De eso se trata estar vivo en el siglo XXI: Resistir y crecer en empatía.
Verla a ella ahí muestra lo que logra un pueblo cuando no se da por vencido y se organiza en una protesta inteligente. Kamala no utilizó una sola expresión de hostilidad. Habló, como Biden, de sanar el alma de los Estados Unidos, y quedó claro que votar por ellos, fue haber elegido “la decencia, la verdad y la ciencia”.
Tres conceptos fundamentales en las palabras del presidente electo:
Coalición, sanación y posibilidades. Él quiere que en su país nadie se quede rezagado. Con esa palabra planteó su compromiso: dar oportunidades a todos, que no haya un solo ciudadano sin la posibilidad de ser mejor persona, vivir mejor, sentir, trabajar y reconstruir. Propósito digno y esperanzador; y él sabe que para cumplirlo es imprescindible la unidad, desandar las tormentas, y dedicarse al precepto de “sanar el alma del país”.
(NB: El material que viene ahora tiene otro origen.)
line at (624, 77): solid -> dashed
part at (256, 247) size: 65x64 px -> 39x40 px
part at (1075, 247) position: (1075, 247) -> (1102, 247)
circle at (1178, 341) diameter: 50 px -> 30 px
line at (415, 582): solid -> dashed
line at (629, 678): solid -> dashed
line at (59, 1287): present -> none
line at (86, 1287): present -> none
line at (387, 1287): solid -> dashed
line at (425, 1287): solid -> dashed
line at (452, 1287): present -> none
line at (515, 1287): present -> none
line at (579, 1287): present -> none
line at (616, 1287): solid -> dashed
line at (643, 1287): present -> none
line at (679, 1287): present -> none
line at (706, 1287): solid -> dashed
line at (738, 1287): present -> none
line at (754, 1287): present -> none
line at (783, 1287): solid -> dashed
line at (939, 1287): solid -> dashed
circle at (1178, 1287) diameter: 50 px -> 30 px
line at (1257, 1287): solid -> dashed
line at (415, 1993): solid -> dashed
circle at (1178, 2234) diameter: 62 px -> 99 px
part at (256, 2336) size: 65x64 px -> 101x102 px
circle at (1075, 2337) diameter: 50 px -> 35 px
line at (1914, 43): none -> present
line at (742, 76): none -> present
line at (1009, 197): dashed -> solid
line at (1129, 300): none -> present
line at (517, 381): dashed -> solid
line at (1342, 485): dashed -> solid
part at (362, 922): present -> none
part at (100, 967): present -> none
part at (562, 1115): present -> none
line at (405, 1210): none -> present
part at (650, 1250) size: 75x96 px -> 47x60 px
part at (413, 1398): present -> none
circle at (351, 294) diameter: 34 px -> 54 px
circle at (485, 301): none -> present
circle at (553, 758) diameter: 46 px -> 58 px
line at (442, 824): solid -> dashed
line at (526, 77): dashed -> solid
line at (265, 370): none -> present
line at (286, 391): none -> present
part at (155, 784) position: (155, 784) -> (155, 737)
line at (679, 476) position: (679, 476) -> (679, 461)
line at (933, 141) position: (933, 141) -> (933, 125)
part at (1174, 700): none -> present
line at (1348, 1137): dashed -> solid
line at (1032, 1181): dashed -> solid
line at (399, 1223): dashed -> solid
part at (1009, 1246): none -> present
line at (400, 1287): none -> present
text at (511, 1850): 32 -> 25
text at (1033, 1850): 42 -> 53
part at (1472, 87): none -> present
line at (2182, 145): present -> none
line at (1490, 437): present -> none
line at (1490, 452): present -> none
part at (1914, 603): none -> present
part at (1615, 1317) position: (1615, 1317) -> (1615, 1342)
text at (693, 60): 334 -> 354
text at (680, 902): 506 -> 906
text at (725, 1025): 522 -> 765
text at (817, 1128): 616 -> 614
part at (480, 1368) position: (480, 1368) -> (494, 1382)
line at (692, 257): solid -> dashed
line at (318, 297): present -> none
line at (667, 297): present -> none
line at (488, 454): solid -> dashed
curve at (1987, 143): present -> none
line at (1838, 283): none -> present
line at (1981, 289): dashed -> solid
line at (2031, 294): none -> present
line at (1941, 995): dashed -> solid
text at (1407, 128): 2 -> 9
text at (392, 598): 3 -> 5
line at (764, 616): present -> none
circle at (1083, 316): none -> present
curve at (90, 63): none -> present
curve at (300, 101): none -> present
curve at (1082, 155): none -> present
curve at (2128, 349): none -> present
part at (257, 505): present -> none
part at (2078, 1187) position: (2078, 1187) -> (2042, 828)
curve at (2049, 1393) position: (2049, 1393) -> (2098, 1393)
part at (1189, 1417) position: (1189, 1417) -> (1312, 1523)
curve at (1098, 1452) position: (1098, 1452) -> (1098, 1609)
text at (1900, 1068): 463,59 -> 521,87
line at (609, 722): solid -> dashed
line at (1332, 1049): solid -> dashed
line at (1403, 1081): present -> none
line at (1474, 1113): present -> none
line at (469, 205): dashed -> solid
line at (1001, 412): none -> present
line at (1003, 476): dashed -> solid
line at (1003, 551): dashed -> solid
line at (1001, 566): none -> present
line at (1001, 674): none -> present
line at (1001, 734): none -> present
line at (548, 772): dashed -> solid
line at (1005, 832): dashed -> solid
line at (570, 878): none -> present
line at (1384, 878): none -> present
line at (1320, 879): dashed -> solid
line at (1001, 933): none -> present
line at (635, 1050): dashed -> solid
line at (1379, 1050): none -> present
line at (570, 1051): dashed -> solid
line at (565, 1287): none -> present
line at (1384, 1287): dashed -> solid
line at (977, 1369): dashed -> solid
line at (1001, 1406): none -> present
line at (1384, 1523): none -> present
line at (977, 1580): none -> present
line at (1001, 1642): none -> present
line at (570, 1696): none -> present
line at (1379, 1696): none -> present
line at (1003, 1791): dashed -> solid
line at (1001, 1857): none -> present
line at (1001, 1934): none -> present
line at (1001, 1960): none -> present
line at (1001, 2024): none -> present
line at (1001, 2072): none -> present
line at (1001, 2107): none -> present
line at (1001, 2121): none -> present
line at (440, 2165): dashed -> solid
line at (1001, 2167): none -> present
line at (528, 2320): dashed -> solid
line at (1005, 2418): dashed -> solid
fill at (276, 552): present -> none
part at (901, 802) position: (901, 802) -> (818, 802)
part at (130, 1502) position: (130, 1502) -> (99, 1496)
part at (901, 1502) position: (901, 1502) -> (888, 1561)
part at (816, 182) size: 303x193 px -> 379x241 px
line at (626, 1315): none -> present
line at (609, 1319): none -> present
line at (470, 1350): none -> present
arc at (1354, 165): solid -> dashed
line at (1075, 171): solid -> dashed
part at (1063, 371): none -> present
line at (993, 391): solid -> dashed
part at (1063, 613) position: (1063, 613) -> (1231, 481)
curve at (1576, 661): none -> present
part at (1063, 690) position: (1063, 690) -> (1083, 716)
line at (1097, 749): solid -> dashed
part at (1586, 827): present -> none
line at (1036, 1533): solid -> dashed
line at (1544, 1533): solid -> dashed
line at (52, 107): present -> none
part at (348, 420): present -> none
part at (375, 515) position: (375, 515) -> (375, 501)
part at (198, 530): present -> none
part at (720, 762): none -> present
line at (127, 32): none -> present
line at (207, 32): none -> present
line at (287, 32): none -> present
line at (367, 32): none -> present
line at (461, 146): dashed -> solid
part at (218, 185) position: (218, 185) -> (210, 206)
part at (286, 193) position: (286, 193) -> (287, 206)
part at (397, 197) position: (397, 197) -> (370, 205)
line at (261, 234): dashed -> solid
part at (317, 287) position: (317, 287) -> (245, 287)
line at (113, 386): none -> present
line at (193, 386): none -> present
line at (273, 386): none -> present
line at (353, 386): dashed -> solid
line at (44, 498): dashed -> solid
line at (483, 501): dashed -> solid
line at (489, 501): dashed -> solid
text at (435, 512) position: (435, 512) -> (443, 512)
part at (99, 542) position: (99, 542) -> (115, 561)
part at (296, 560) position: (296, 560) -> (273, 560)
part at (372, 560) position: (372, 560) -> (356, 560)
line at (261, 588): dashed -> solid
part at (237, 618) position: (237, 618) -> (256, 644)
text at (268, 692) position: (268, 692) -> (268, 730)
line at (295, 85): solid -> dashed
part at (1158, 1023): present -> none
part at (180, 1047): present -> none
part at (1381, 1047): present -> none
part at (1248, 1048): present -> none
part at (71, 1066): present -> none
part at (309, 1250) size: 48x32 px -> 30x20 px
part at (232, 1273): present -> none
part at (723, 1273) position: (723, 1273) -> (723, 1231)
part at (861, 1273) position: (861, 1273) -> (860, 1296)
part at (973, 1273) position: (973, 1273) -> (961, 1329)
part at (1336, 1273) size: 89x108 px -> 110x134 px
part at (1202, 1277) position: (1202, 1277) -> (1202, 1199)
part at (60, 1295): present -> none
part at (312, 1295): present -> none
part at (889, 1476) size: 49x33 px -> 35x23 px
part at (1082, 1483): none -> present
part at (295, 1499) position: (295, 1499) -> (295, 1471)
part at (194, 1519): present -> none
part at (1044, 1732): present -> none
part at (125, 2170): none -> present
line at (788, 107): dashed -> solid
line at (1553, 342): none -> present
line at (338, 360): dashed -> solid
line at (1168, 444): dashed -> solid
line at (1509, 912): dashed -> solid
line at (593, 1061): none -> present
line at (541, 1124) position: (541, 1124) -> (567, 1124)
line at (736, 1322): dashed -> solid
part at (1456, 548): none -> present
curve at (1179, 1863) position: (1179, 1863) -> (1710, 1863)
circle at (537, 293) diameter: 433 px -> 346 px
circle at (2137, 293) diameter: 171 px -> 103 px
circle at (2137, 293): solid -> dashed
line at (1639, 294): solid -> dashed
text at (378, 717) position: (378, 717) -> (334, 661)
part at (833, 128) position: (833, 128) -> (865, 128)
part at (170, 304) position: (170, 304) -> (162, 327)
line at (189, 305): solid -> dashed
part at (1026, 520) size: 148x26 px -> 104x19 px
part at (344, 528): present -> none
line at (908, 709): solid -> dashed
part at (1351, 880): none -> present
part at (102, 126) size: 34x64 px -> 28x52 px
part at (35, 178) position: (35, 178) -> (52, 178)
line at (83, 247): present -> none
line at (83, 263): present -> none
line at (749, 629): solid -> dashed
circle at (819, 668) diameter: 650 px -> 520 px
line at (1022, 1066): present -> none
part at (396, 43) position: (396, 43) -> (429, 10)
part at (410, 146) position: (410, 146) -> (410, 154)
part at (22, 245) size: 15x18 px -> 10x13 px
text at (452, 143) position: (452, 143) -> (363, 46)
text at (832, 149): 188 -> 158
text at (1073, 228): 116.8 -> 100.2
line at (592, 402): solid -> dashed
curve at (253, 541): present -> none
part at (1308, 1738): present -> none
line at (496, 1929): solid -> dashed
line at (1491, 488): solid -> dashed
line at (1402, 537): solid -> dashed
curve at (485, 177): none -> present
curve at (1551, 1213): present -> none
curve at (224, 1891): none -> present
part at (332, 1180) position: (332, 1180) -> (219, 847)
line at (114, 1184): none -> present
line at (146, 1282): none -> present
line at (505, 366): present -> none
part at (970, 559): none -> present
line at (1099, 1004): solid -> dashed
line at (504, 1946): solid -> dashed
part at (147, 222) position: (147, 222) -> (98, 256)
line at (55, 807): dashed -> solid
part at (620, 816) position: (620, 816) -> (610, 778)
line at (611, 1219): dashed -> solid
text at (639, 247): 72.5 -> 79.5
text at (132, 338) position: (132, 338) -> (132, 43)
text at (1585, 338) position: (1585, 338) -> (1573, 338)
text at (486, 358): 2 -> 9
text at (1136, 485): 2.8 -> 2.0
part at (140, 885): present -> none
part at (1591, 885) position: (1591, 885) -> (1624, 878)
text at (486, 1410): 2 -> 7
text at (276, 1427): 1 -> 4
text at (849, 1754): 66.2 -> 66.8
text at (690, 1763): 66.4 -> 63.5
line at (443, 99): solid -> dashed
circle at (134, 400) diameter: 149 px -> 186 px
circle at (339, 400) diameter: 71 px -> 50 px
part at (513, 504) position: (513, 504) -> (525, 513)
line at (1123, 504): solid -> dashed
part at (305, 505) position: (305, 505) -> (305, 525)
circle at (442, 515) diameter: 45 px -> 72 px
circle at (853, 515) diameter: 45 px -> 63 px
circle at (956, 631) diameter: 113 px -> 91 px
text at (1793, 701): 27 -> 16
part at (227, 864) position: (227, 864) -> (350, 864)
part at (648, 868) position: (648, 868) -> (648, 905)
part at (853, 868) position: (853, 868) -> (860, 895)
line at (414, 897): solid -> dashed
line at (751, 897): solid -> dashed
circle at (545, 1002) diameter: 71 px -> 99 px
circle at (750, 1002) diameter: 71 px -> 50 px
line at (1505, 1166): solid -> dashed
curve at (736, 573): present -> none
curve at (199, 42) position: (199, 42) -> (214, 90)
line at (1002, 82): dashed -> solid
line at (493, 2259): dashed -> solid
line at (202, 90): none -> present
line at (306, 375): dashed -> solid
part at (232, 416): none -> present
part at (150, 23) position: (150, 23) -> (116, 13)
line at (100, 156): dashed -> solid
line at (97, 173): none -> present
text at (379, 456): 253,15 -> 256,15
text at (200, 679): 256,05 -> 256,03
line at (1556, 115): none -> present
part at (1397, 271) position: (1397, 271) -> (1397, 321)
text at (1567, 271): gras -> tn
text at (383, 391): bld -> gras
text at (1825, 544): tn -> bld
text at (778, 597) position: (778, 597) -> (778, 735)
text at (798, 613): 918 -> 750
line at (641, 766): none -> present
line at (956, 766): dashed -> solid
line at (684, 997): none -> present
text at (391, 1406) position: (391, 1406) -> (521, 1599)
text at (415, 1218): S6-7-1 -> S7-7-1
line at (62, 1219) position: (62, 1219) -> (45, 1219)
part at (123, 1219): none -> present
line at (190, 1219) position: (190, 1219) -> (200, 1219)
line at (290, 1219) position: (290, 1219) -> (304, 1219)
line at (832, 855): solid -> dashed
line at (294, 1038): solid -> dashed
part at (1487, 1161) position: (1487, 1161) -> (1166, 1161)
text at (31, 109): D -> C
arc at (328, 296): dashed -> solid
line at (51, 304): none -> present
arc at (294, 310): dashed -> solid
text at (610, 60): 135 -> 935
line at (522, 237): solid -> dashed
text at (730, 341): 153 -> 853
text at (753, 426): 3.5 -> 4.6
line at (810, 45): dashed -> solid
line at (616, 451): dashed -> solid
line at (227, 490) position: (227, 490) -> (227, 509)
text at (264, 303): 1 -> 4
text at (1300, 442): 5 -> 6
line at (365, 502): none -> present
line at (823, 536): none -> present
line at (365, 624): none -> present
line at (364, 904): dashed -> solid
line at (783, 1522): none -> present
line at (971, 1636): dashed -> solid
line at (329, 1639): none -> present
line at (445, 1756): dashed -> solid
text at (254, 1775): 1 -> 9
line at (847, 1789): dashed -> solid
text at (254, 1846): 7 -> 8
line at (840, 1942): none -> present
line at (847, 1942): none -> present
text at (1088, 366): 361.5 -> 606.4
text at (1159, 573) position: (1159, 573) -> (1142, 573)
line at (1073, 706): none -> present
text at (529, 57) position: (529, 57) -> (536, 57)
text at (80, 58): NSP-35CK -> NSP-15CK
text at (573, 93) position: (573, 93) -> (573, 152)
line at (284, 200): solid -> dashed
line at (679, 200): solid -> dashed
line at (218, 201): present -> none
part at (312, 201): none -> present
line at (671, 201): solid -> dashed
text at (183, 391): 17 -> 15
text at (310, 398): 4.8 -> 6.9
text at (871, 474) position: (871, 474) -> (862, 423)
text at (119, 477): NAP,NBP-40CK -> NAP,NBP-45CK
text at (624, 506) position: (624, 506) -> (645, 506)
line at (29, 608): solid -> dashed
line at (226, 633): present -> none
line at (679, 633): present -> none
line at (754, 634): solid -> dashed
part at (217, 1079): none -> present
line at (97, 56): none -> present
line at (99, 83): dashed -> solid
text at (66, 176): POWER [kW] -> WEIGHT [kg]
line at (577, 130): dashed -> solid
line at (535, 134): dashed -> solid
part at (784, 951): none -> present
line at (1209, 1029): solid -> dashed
La lección más oportuna para Colombia fue su mensaje sobre la amplia coalición lograda entre fuerzas y partidos. La coalición venció lo que habría sido una catástrofe para el calentamiento global, la paz y los derechos humanos y ambientales; impidió la entronización del racismo y la xenofobia, del bullyng como norma y condena, y la discriminación como conducta.
Estados Unidos rompió el hechizo porque no perdió la esperanza; no llegó atomizado a las elecciones y comprendió que los discursos de odio agotan y están agotados; y que ese “nuevo día para América”, viable y urgente, no se logra en un país dividido.
Ejerzamos el mensaje: Un mejor futuro es posible, si decidimos evolucionar política y anímicamente, transformar el protagonismo en generosidad, la fragmentación en unidad, y la aprensión en confianza.
Qué suceda con nuestro 2022 depende del sentido de supervivencia democrática y de la vocación que tengan nuestros guías, de ser más líderes que caudillos y de querer a Colombia más que a ellos mismos. Podemos quedarnos en modo oruga, esperando el réquiem cuando los autócratas en cuerpo ajeno terminen de aplastarnos.
O decidamos de una vez por todas exigir y exigirnos la grandeza necesaria, para respirar un nuevo país.